[PATCH v6 1/2] regulator: st-pwm: get voltage and duty table from dts

Doug Anderson dianders at chromium.org
Tue Sep 23 20:40:28 PDT 2014


Chris,

On Tue, Sep 23, 2014 at 7:51 PM, Chris Zhong <zyw at rock-chips.com> wrote:
>
> On 09/24/2014 10:13 AM, Doug Anderson wrote:
>>
>> Chris,
>>
>> On Tue, Sep 23, 2014 at 6:47 PM, Chris Zhong <zyw at rock-chips.com> wrote:
>>>
>>> On 09/24/2014 07:43 AM, Doug Anderson wrote:
>>>>
>>>> Chris,
>>>>
>>>> On Tue, Sep 23, 2014 at 8:53 AM, Chris Zhong <zyw at rock-chips.com> wrote:
>>>>>
>>>>> Get voltage & duty table from device tree might be better, other
>>>>> platforms can also use this
>>>>> driver without any modify.
>>>>>
>>>>> Signed-off-by: Chris Zhong <zyw at rock-chips.com>
>>>>> Reviewed-by: Doug Anderson <dianders at chromium.org>
>>>>
>>>> I finally managed to get everything setup and I've now tested this
>>>> myself on an rk3288-based board.
>>>>
>>>> Tested-by: Doug Anderson <dianders at chromium.org>
>>>>
>>>> I'd imagine the next step is for Lee to comment on the patch and when
>>>> he's happy with it Mark Brown will land it?
>>>>
>>>>
>>>> One thing that's still a bit odd (though no different than the
>>>> behavior of the driver from before you touched it, so it shouldn't
>>>> block landing IMHO) is that at boot time this regulator will report
>>>> that it's at the highest voltage but the voltage won't actually change
>>>> until the first client sets the voltage.
>>>
>>> Yes, I knew this problem, since the default of duty cycle is 0, not a
>>> true
>>> value.
>>> If we can get duty from pwm, this regulator will report a correct
>>> voltage.
>>
>> I don't think it's possible in all cases to figure out what the
>> voltage was before this regulator was probed.
>>
>> * pin might have been input w/ pullup, pulldown, or no pull
>> * pin might have been driven high or driven low
>>
>> In that case trying to read the duty from the pwm wouldn't make sense.
>> ...but I guess you could add a property to the PWM driver to say that
>> it stays enabled at boot if the FW left it enabled (and keep the same
>> duty cycle / clocks?).  That would at least solve the problem where
>> the firmware configured the PWM and left it in a specific state even
>> if it doesn't solve the above problem...
>>
>>
>> -Doug
>>
> If we want pwm stay enabled at boot(FW left it), needn't to modify anything,
> only need to init pwm duty in FW.
> And now reading the duty from pwm would make sense.
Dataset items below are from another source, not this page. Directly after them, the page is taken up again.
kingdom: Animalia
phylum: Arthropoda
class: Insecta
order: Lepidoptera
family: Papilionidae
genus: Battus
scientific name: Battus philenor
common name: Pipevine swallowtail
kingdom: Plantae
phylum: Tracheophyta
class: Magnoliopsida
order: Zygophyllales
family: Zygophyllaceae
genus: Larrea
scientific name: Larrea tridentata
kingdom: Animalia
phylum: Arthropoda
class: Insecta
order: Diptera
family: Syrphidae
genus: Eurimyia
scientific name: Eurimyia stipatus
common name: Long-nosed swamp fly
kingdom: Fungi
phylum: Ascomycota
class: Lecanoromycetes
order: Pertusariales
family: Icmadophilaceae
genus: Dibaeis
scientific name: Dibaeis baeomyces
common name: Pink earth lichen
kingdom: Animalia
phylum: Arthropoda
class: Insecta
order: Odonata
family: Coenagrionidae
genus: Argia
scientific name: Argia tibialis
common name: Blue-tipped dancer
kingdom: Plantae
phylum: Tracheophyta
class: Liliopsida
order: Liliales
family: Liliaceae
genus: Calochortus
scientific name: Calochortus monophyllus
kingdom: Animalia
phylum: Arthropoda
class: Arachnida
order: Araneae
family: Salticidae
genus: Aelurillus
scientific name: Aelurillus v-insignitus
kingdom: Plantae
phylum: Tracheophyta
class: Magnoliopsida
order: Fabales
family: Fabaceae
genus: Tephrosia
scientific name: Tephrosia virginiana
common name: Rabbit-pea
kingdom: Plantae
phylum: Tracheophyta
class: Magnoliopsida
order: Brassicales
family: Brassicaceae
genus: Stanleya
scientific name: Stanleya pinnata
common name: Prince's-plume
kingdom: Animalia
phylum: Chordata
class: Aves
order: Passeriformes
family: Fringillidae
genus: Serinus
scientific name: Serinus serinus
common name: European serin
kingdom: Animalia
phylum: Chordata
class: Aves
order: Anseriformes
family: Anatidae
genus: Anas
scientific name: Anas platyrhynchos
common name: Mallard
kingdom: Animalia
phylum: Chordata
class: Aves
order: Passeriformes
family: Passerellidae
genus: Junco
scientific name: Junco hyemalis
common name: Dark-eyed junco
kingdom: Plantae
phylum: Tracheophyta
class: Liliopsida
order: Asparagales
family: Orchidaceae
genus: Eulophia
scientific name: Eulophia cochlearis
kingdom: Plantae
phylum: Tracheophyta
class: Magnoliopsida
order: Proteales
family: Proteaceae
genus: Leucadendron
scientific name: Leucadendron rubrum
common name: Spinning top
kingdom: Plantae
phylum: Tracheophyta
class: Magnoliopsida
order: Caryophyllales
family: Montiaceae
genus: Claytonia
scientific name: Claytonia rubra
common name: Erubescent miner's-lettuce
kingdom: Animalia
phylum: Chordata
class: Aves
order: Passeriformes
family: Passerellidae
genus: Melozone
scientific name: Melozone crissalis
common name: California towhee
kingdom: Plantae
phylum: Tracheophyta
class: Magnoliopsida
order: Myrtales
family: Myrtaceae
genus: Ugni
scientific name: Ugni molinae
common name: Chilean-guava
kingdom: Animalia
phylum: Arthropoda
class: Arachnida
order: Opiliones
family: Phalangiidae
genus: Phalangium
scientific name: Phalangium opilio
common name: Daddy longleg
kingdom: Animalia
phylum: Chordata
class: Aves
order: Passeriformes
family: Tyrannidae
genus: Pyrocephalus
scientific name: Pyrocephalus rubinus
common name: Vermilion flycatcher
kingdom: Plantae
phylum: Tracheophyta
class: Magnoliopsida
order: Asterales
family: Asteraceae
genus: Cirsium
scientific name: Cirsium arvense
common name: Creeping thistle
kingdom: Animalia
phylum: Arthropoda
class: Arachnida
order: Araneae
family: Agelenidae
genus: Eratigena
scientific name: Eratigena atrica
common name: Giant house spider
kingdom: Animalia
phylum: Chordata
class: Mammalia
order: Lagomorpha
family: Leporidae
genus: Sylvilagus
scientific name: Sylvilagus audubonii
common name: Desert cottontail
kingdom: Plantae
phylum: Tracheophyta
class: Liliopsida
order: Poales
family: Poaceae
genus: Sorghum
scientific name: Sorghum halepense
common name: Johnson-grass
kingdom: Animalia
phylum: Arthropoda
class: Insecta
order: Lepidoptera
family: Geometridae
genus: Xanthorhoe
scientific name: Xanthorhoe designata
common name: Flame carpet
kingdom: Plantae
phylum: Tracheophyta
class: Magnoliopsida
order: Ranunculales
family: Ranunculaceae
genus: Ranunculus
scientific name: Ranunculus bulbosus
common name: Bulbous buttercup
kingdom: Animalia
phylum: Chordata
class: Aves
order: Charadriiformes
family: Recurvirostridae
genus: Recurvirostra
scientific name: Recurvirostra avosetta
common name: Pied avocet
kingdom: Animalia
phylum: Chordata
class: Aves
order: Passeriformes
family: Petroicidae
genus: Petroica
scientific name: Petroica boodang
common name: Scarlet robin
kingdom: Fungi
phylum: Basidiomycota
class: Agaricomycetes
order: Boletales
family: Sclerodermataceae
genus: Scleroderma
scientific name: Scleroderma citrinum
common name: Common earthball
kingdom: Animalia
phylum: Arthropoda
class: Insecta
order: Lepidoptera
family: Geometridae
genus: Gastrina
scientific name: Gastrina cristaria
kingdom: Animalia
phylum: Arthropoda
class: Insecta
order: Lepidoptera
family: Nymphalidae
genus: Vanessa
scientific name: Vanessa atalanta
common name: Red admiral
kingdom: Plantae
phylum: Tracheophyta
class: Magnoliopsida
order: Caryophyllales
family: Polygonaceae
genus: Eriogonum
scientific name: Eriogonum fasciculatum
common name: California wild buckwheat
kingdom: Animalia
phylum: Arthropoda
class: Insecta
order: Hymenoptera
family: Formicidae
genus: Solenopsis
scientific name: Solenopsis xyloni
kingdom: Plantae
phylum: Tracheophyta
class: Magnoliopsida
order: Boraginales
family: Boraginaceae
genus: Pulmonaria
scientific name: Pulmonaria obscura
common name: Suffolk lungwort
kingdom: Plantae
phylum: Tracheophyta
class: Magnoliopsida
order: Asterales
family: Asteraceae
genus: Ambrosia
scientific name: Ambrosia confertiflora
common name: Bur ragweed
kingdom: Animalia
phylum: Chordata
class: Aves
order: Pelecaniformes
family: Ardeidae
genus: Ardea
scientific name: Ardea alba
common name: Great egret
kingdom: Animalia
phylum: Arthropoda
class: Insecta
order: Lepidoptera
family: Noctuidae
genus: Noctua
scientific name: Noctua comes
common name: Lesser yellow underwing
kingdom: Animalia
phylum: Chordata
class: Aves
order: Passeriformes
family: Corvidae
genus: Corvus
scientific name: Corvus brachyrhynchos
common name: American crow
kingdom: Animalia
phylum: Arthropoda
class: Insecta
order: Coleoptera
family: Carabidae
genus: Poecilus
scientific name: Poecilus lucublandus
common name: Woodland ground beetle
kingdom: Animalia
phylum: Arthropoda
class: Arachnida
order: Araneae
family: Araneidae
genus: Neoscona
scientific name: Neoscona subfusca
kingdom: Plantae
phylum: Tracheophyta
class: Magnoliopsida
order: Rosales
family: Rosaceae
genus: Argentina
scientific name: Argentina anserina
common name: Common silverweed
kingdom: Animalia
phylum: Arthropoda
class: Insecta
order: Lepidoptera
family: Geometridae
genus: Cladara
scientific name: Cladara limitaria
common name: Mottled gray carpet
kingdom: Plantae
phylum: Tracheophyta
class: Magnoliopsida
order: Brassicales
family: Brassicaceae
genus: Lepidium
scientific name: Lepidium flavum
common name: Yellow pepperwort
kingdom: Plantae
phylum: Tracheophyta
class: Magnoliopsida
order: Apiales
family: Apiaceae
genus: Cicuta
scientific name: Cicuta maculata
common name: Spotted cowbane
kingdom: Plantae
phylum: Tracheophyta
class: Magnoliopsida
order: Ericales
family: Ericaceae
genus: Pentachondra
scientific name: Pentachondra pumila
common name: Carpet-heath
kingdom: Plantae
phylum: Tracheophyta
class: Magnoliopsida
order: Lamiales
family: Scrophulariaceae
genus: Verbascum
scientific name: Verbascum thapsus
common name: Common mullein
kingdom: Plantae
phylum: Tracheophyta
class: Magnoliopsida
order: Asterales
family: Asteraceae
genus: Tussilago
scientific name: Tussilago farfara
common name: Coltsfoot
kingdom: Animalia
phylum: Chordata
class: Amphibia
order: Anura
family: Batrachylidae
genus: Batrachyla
Maybe I'll understand better if you send up some patches.  I would
have thought that when the PWM initializes it would start out disabled
and there wouldn't be an easy way to convince the PWM subsystem to
keep it enabled.  ...I also would have thought that the default
behavior of a PWM on Linux would be to disable it in the driver probe
if firmware happened to have left it on.

I could be wrong on both counts, though.